We were also dealing with the impacts (no pun intended) of a tree that fell on one of our buildings…on March 14. Yep, COVID and the tree hit us on the same day. It was a great day.
Needless to say, there was a LOT going on at that time.
On top of it all, co-worker Alyson and I were creating an online exhibit to mark the 75th anniversary of VE Day. We’d intended it to be a physical exhibit, but COVID and the tree both put an end to that.
That’s our online When War Comes Home exhibit, and it includes a section on the role of women on the homefront. We chose to highlight the story of Fannie Messenger, who raised a victory garden, used the vegetables she grew there to feed the soldiers who stayed in her boarding house, organized women’s voluntary groups and the various wartime collecting drives, etc. Alyson interviewed her grandson and great-granddaughter, dug through newspapers and other records, and wrote a great story about her role.
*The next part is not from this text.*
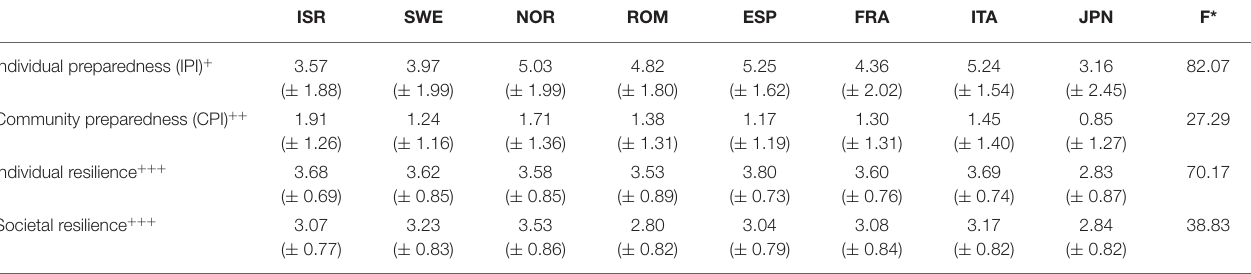
TABLE 4 | Comparison of mean scores to primary outcomes between countries ( N =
And a short time after the exhibit went live, we got a phone call from Fannie’s grandson, wondering where we got the information because he’d never heard any of it, none of the details matched up with his extensive knowledge of his family’s history, and neither he nor his daughter recalled ever speaking to either of us.
Well, that was a bit of a shock. How on earth had we got it so wrong?
After a brief moment of panic, and some questions back and forth, we realized: there were two Fannie Messengers. Both lived up towards the top of 16th Avenue North, within a couple of blocks of each other. Both have grandsons and a great-granddaughter in the Creston Valley. Neither is related in any way to the other. It took us a couple of hours to figure all of that out, though!
For the record, the Fannie Messinger we highlighted is Len Messinger’s grandmother, not Casey’s.